The proposal "is kind of trembling on the cusp," said a senior official with direct knowledge of the G-8 vaccine discussions. "It is now in substantial danger of flopping even though there is an extraordinary level of support among some key stakeholders."
A summit-preparatory meeting last month ended with senior officials from France and the United States in a heated exchange over the plan, in which the G-8 would guarantee a market for pharmaceuticals companies that create successful vaccines.
France refused to endorse the vaccine proposal unless the United States backed a French proposal for a new international airline-ticket tax to pay for aid to poor countries, and the Bush administration refused to do so, according to three people familiar with the internal G-8 talks.
Complicating matters was the reluctance of Germany and Japan to put large amounts of money into the vaccine plan, called an advance market commitment.
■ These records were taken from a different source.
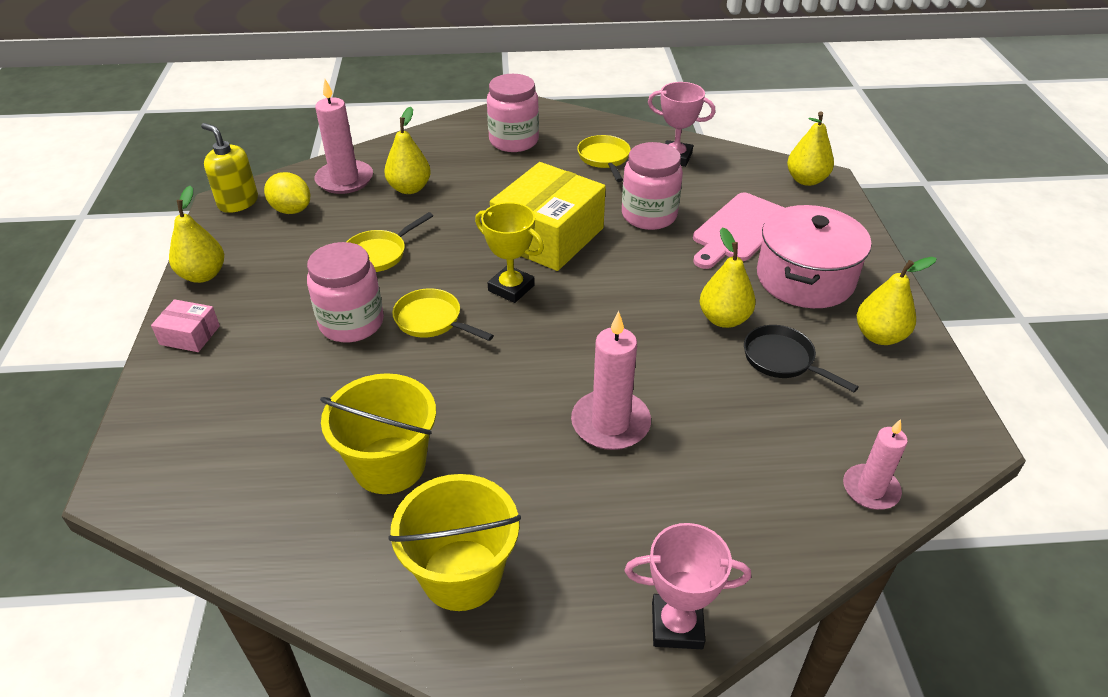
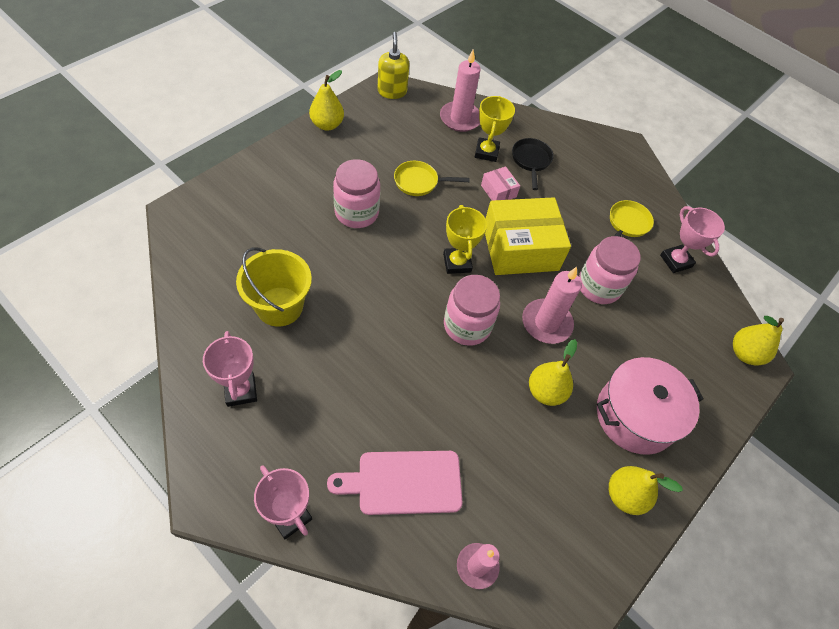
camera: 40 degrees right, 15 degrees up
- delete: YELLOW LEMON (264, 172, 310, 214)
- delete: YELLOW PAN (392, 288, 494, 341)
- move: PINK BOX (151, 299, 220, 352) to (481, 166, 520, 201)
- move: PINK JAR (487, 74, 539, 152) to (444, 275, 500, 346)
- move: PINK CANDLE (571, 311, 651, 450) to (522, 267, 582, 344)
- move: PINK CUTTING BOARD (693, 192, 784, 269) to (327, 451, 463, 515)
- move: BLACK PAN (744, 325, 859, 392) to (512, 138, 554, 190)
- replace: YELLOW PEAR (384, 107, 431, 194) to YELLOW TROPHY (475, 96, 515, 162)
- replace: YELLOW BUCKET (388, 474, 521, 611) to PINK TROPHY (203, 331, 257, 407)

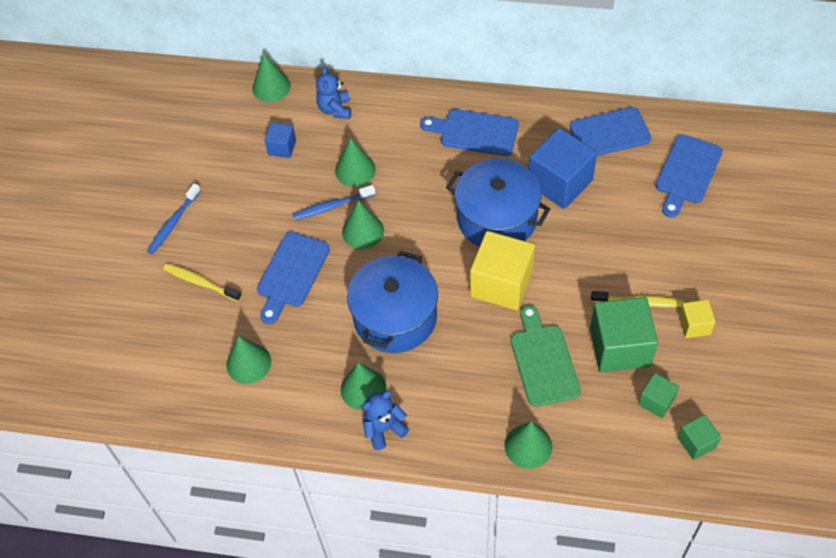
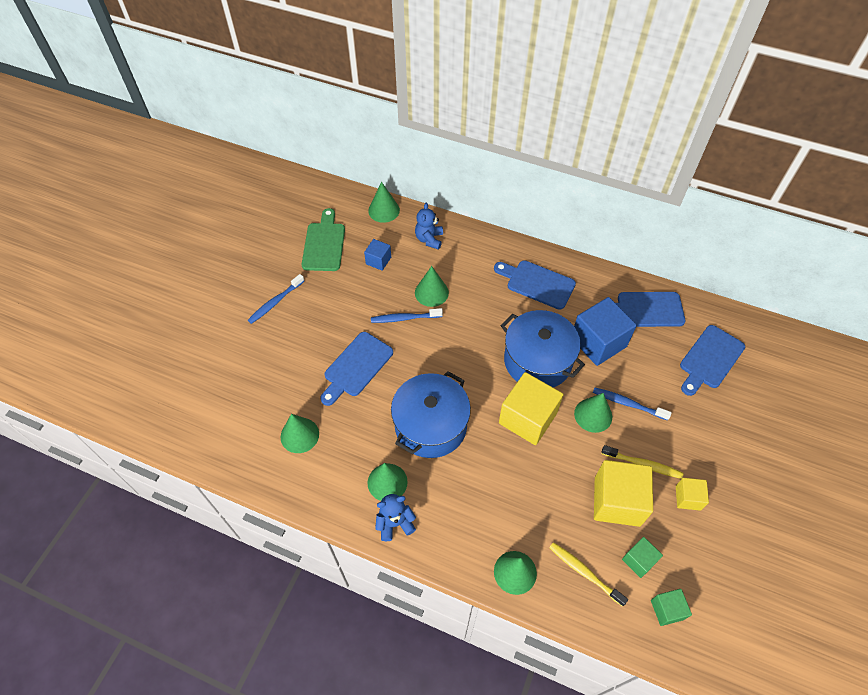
camera: 10 degrees right, 0 degrees up
- insert: BLUE TOOTHBRUSH (593, 388, 672, 421)
- move: YELLOW TOOTHBRUSH (163, 263, 242, 302) to (549, 542, 628, 607)
- move: GREEN CONE (342, 200, 384, 249) to (574, 393, 612, 433)
- move: GREEN CUTTING BOARD (511, 305, 581, 407) to (302, 208, 345, 271)
- recolor: GREEN CUBE (590, 297, 658, 373) to YELLOW CUBE (594, 460, 653, 527)

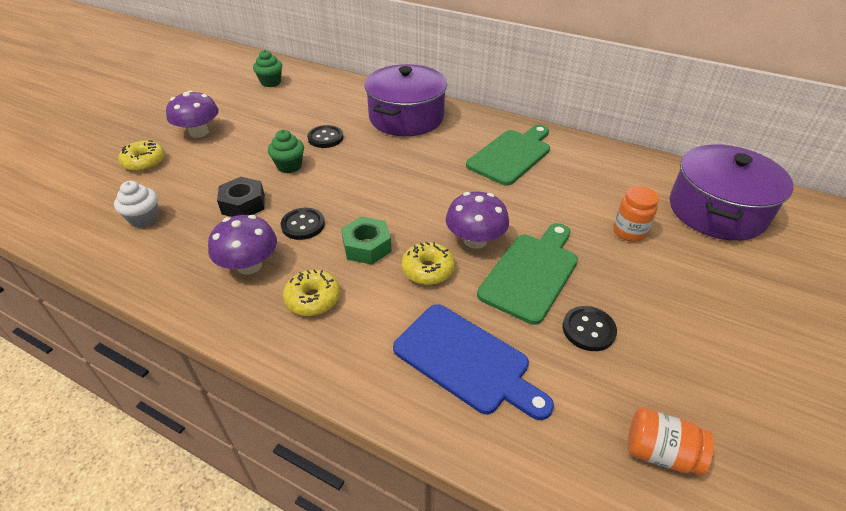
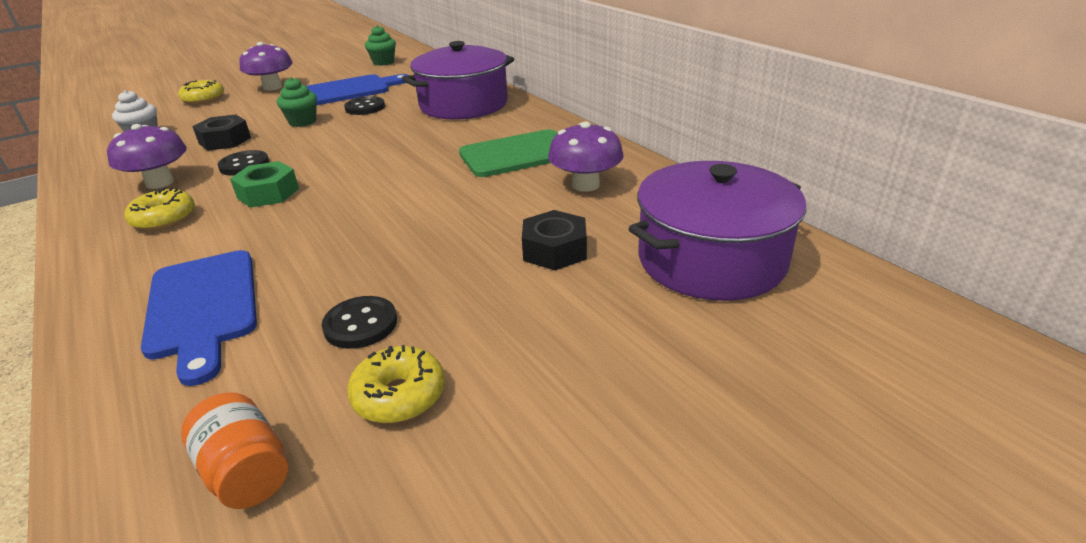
camera: 30 degrees right, 10 degrees down
- delete: GREEN CUTTING BOARD (477, 223, 578, 325)
- insert: BLUE CUTTING BOARD (306, 74, 408, 105)
- move: YELLOW DONUT (402, 242, 455, 285) to (347, 345, 445, 423)
- move: PURPLE MUSHROOM (446, 192, 509, 249) to (548, 122, 624, 192)
- replace: ORANGE JAR (613, 186, 659, 242) to BLACK NUT (522, 210, 587, 270)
The situation marks a setback for the vaccine initiative. The proposal appeared to be on the fast track in February when G-8 finance ministers, including then-U.S. Treasury Secretary John W. Snow, endorsed the idea. At that time, the ministers expected to agree by April on a pilot project to tackle at least one deadly infectious disease.
That meeting led to the creation of a panel of experts, who recommended that the first advance market commitment be used to promote development of a vaccine for pneumococcal disease. The bacterial infection killed 1.6 million people in 2002, 716,000 of them under the age of 5, according to the most recent World Health Organization figures.
G-8 officials say drug companies, although initially skeptical, have rallied behind the idea. "They're ready to give this a go," said the official familiar with the G-8 discussions.
The plan is intended to correct a flaw in global drugs markets: The countries that most need new vaccines for diseases such as AIDS and tuberculosis can least afford to pay for them. An Italian Finance Ministry paper concluded last year that weak demand has drug companies reluctant to develop vaccines aimed at diseases found mostly in poor nations.
Under the plan, the G-8 would guarantee a market -- valued at $800 million to $6 billion depending on the disease -- for any company or companies that produce vaccines that meet agreed-upon standards for safety and efficacy. Once the donors spend that initial subsidy, the pharmaceuticals companies would discount the vaccine sharply for developing-world customers.
"All of the technical work that can be done on an abstract level has been done," said Orin Levine, an epidemiologist who works on pneumococcus vaccines at Johns Hopkins University. "It's time to just commit, to take that step and move into the first stage, which is negotiating the first-ever advance market commitment for a vaccine."